Siobhan Cronin: It was interesting that you mentioned he said he wanted to make the band bigger than what it was. What do you think he meant by that? You know, in terms of image or, like, reaching a different audience, or the type of music. I think that’s interesting.

Abbruzzese: I think he wanted to make a record and have an experience where he could look to the other guys and just go, “Pooh.” You know, “See, I told you I could.”

Siobhan Cronin: Uh-hah. It’s so interesting what drives people.

Abbruzzese: Yeah, it was interesting. It was a trip. But he was really trying hard and he was at the rehearsals... yeah. But it was really a strange way of doing things, that whole trip. He wanted to just go down to Rio and, you know, “We could just go and play for a week, and make”-

Goodman: Wait, you played the Rock in Rio festival?

Abbruzzese: “... and go make 25 million.” It didn’t matter. We could just go play as Guns N’ Roses for a week and that’s when I started thinking “hmm”.

Goodman: I think I have that bootleg. I gotta go back and listen to it. That’s you that played in the first Rock in Rio?

Abbruzzese: No, no, no. No, I’m saying he was saying we could just go down and do that.

Goodman: Oh. Yeah, yeah.

Abbruzzese: And it just started hitting me really weird. Then the manager told me just to hang in there, because eventually he would be tired of it and hire the rest of the guys back, and it would be my end. That’s when I said I had to go.

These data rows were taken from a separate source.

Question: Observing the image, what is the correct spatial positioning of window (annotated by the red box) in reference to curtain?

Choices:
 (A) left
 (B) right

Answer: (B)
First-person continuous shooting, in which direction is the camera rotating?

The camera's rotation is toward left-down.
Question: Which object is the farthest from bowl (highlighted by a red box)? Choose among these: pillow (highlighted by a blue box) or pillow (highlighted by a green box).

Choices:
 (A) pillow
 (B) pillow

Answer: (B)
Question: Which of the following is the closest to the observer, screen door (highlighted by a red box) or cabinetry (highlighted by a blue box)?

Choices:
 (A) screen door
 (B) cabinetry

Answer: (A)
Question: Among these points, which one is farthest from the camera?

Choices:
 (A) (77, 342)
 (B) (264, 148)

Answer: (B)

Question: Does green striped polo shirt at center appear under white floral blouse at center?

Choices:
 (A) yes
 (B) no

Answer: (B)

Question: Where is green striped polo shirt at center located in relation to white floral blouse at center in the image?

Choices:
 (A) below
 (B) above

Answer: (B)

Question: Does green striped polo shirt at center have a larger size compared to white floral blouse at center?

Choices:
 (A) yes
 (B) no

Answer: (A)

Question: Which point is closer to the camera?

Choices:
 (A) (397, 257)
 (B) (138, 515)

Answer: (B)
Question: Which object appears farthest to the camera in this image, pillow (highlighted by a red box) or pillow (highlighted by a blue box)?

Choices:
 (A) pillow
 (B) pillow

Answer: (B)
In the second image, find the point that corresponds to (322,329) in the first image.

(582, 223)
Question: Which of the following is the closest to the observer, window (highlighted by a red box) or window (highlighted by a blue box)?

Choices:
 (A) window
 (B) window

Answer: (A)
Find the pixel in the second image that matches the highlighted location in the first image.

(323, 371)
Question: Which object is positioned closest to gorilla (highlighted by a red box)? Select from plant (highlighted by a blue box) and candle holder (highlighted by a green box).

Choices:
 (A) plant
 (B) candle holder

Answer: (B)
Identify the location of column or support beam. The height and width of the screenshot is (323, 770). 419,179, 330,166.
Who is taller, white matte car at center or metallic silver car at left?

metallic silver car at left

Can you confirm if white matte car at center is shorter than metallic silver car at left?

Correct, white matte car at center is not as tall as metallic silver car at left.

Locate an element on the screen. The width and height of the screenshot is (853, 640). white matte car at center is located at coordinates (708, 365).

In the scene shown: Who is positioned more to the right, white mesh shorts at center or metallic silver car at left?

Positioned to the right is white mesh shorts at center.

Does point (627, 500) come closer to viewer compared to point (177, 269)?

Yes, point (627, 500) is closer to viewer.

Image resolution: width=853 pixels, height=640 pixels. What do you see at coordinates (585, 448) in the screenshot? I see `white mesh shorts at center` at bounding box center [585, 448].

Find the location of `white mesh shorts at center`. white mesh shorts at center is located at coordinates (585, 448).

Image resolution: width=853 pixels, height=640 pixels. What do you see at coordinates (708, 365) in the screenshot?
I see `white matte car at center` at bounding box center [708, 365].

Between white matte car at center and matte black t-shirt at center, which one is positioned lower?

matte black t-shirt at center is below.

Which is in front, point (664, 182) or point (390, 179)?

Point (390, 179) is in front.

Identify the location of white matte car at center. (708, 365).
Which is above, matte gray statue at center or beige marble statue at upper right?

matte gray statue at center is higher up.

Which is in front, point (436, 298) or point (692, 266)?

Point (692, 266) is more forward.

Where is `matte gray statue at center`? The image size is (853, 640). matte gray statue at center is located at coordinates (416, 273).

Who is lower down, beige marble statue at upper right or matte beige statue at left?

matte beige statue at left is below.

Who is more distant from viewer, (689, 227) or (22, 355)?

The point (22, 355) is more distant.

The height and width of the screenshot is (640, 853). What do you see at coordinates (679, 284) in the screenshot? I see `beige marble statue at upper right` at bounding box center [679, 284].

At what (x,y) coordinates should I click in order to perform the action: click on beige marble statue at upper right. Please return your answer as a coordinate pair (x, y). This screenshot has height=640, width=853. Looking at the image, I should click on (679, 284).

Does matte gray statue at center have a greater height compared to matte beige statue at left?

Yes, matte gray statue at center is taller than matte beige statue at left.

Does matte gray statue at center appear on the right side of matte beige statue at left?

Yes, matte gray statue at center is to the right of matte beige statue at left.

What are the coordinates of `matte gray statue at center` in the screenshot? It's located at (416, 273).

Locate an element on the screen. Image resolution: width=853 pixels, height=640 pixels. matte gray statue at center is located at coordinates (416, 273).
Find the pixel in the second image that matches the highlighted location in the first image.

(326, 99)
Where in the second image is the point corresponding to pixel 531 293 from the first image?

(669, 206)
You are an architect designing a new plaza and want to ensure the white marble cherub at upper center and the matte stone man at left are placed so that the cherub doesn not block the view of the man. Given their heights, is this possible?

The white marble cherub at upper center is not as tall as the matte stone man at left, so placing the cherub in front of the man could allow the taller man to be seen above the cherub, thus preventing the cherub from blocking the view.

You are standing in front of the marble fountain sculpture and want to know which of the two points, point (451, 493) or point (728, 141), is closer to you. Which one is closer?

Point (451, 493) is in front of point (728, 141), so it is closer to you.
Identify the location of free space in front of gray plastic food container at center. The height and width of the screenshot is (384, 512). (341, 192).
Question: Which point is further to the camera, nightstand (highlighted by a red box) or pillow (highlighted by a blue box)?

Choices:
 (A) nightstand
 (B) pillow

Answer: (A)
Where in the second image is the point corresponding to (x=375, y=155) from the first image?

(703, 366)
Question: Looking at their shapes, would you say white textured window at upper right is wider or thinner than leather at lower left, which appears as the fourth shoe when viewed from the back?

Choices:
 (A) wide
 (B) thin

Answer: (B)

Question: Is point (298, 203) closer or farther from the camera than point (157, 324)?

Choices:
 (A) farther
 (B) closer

Siobhan Cronin: Interesting. So you feel like he was motivated more by fame, maybe, than the music at the time?

Abbruzzese: No. Axl is just Axl. He’s a star. He’s who he is. I think that just the whole behind-the-scenes, how his manager told me just to hang in there, because Axl’s gonna burn out of this idea and then get Slash and everybody back, and that will be my end, and just like that kind of... It just hit me wrong. You know, when Pearl Jam - when we were first going through, it was like a really close-knit team, the crew and everybody. And yeah, I just can’t.

Goodman: When did you start getting a strange-

Abbruzzese: I can’t see doing it in any other way.


Goodman: Was [Eddie Vedder] stage two or stage three lead singer’s disease when you got fired?

Abbruzzese: (Laughs) Last time I saw him-

Goodman: And where was Axl Rose, by the way, when you saw him? Was he stage 4b by the time?  

Abbruzzese: Axl... No, he was – he didn’t have his hair plucked yet, so...


Goodman: So he was in remission.

Abbruzzese: He was in remission. He was in his dungaree jacket phase.


Cory Paza: It’s a good phase.

Abbruzzese: It’s amazing. There’s so many amazing things, like the guy who Axl hired to put together this unbelievable guitar rig, because he decided he wanted to play guitar or something. It was Billy, who gave me a cassette and he’s like, “These are my songs. I’m trying to put together this thing, it’s called A Perfect Circle,” blah blah blah. So all these, like, it was really an interesting time, all the stuff that came out of that little Guns N’ Roses camp thing. Because, you know, when I left, Josh Freese came in and then Josh started working with Billy, and then the Perfect Circle thing formed and... Really cool stuff came out of all that. Then you go, “Oh, oh, oh.”

Goodman: And then Chinese Democracy.